Apparently its spelling as well.

Cheap shot, I apologize.

Chris, you're absolutely right about BU's cost, and what's more is the fact they just don't give out good scholarships as a rule. NYU has the same policy, as do many of these larger private universities, of charging as much as they please and taking primarily the people that can afford to pay it.


----------



## chris325

Syphilis said:


> Chris, you're absolutely right about BU's cost, and what's more is the fact they just don't give out good scholarships as a rule. NYU has the same policy, as do many of these larger private universities, of charging as much as they please and taking primarily the people that can afford to pay it.



For me, what basically ruled out any Illinois school was the fact that the five that have technical theatre programs (according to a couple of college search websites) are expensive private programs, and the only one that stood out as particularly interesting anyways was DePaul, which is unfortunately much too costly. Thus, I'm beginning to branch out, and my main interest at this point is a public midwestern university that doesn't increase tuition for out-of-state students and has a rather strong technical tehatre program. OU stood out to me simply because both of my parents went there (neither theatre-related,) and I'm familiar with the area after growing up minutes away.

Material -
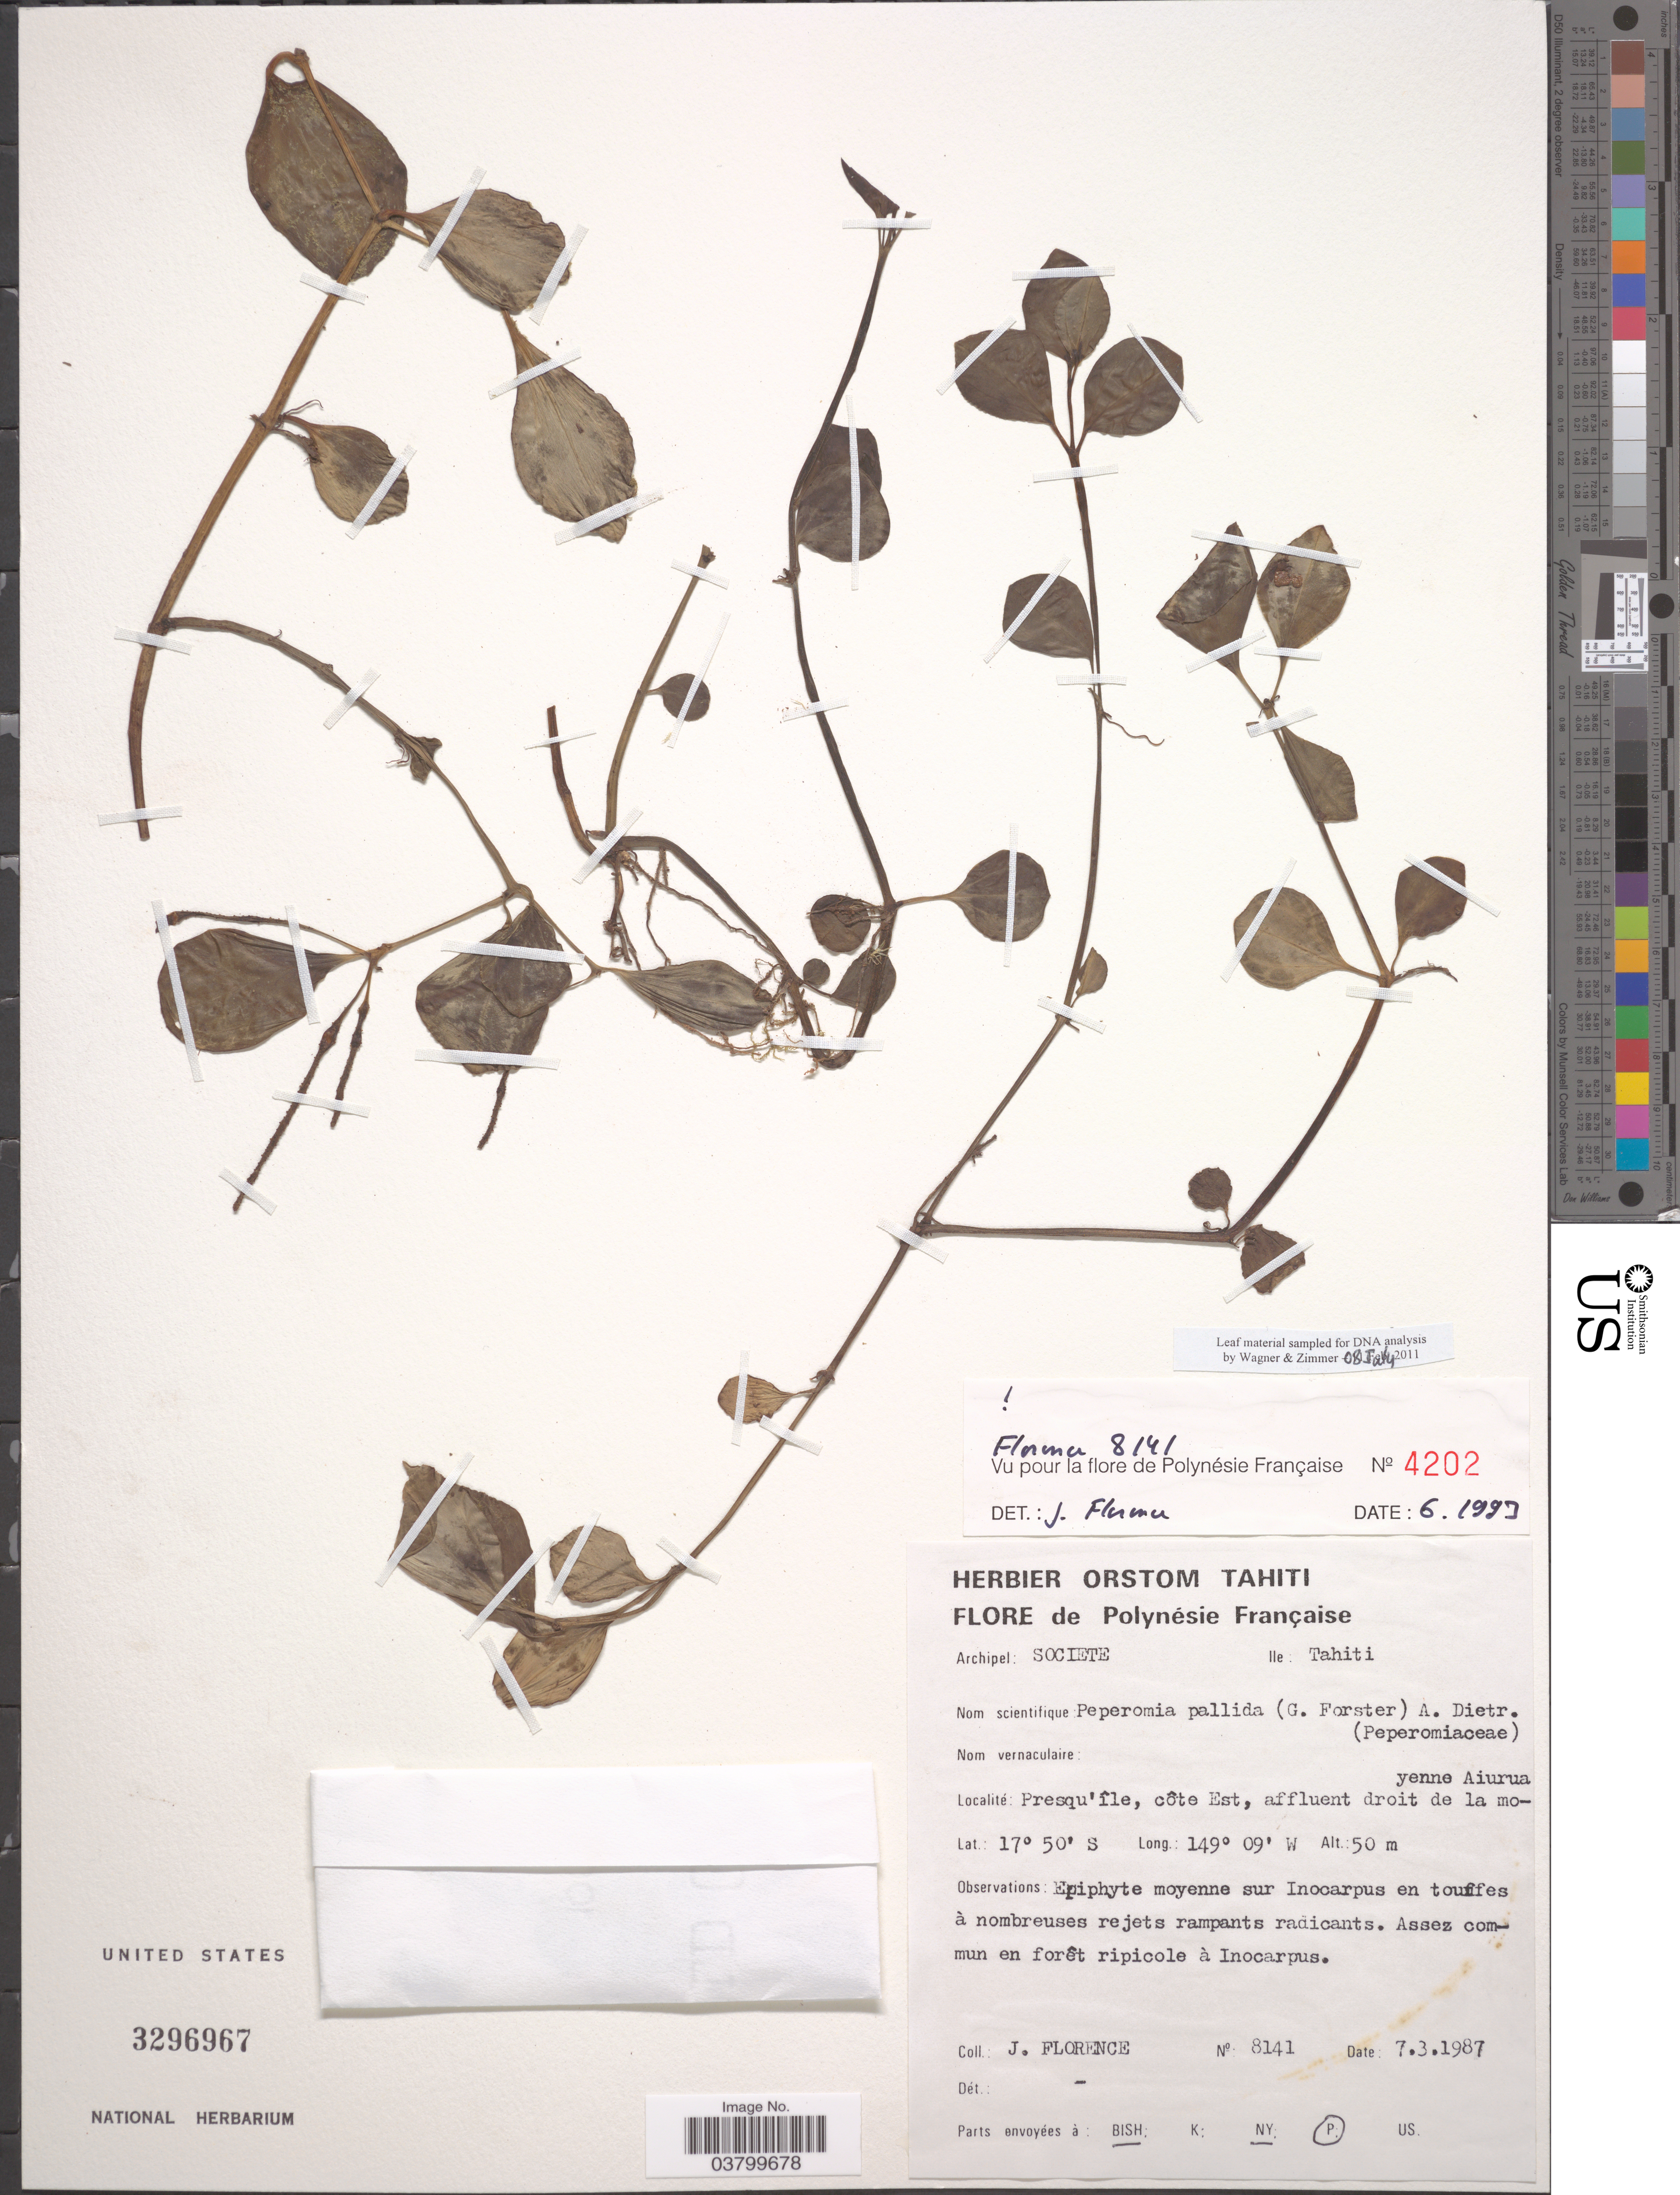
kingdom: Plantae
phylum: Tracheophyta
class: Magnoliopsida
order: Piperales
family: Piperaceae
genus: Peperomia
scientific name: Peperomia pallida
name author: (G. Forst.) Dietr.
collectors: J. Florence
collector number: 8141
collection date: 1987-03-07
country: French Polynesia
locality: Archipel: Societe. Ile: Tahiti. Presqu'île, côte Est, affluent droit de la moyenne Aiurua.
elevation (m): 50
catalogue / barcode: US 3296967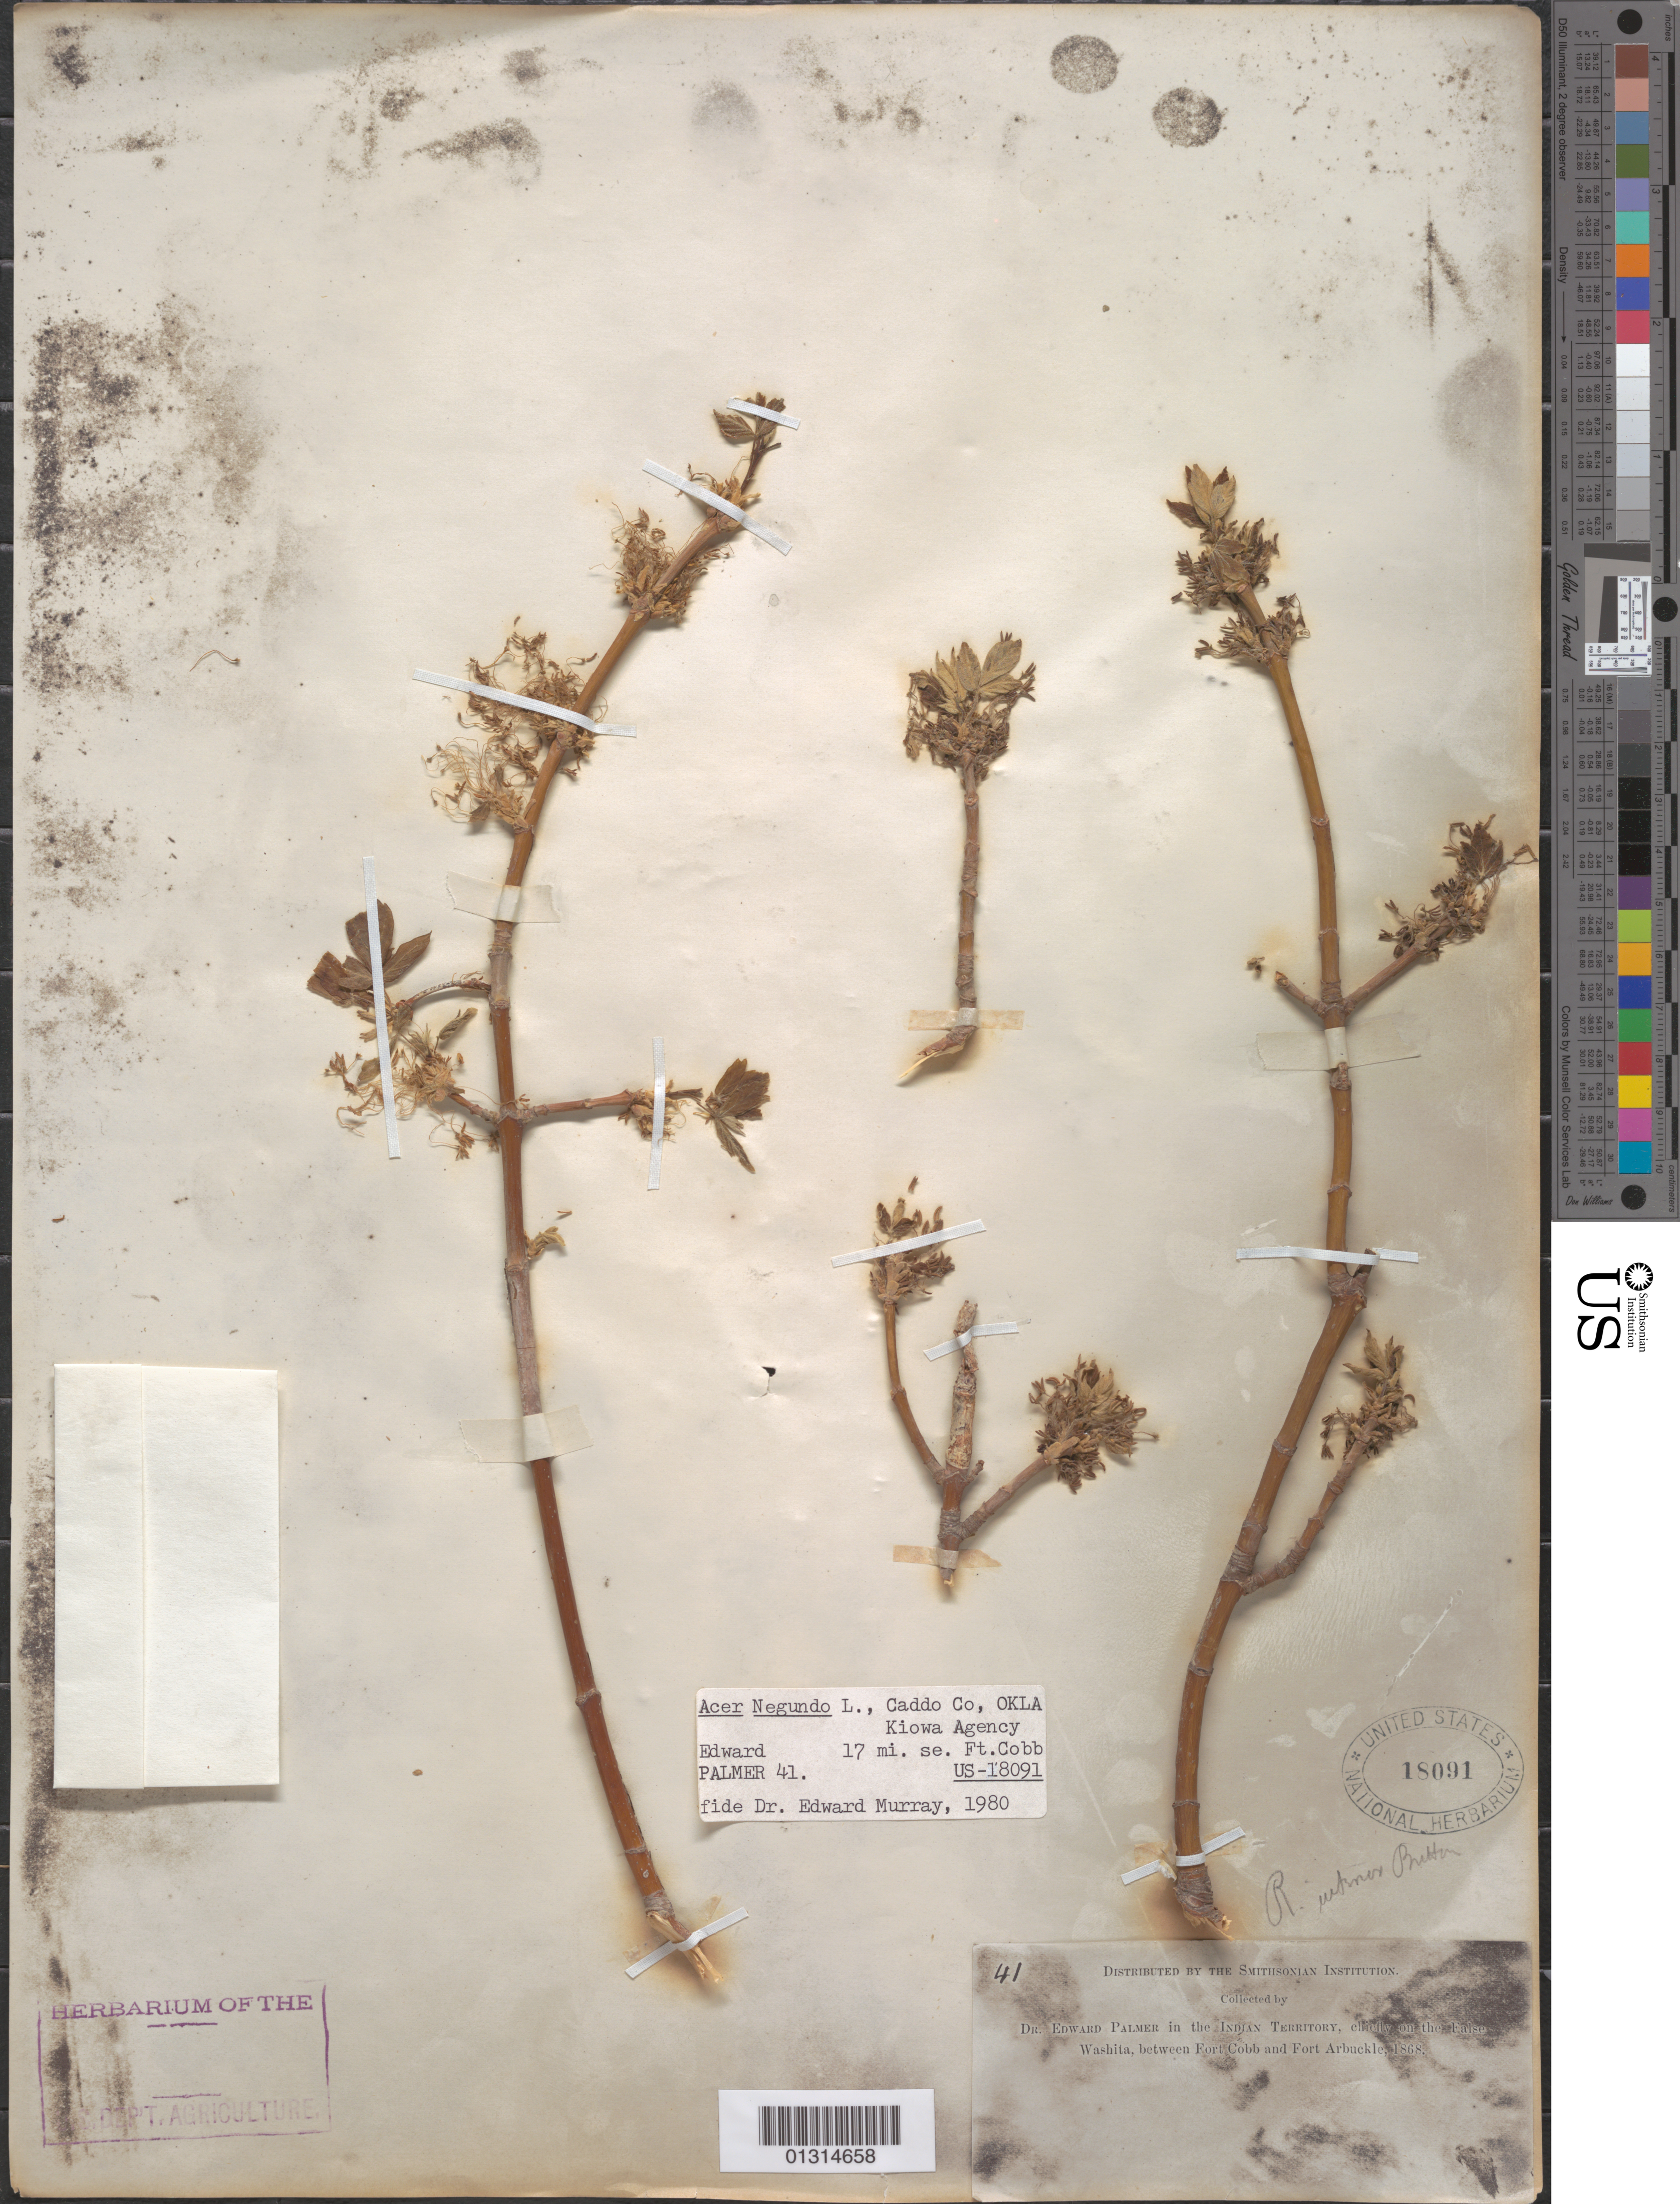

What is asked -
**1)** Quote the forum thread from "For me, what" up to and including "up minutes away.".
**2)** In the forum thread, which Illinois school is named as the only one that stood out as particularly interesting?
The material comes from a different source than the forum thread.

Per-task answers -
**1)**
For me, what basically ruled out any Illinois school was the fact that the five that have technical theatre programs (according to a couple of college search websites) are expensive private programs, and the only one that stood out as particularly interesting anyways was DePaul, which is unfortunately much too costly. Thus, I'm beginning to branch out, and my main interest at this point is a public midwestern university that doesn't increase tuition for out-of-state students and has a rather strong technical tehatre program. OU stood out to me simply because both of my parents went there (neither theatre-related,) and I'm familiar with the area after growing up minutes away.

**2)** DePaul.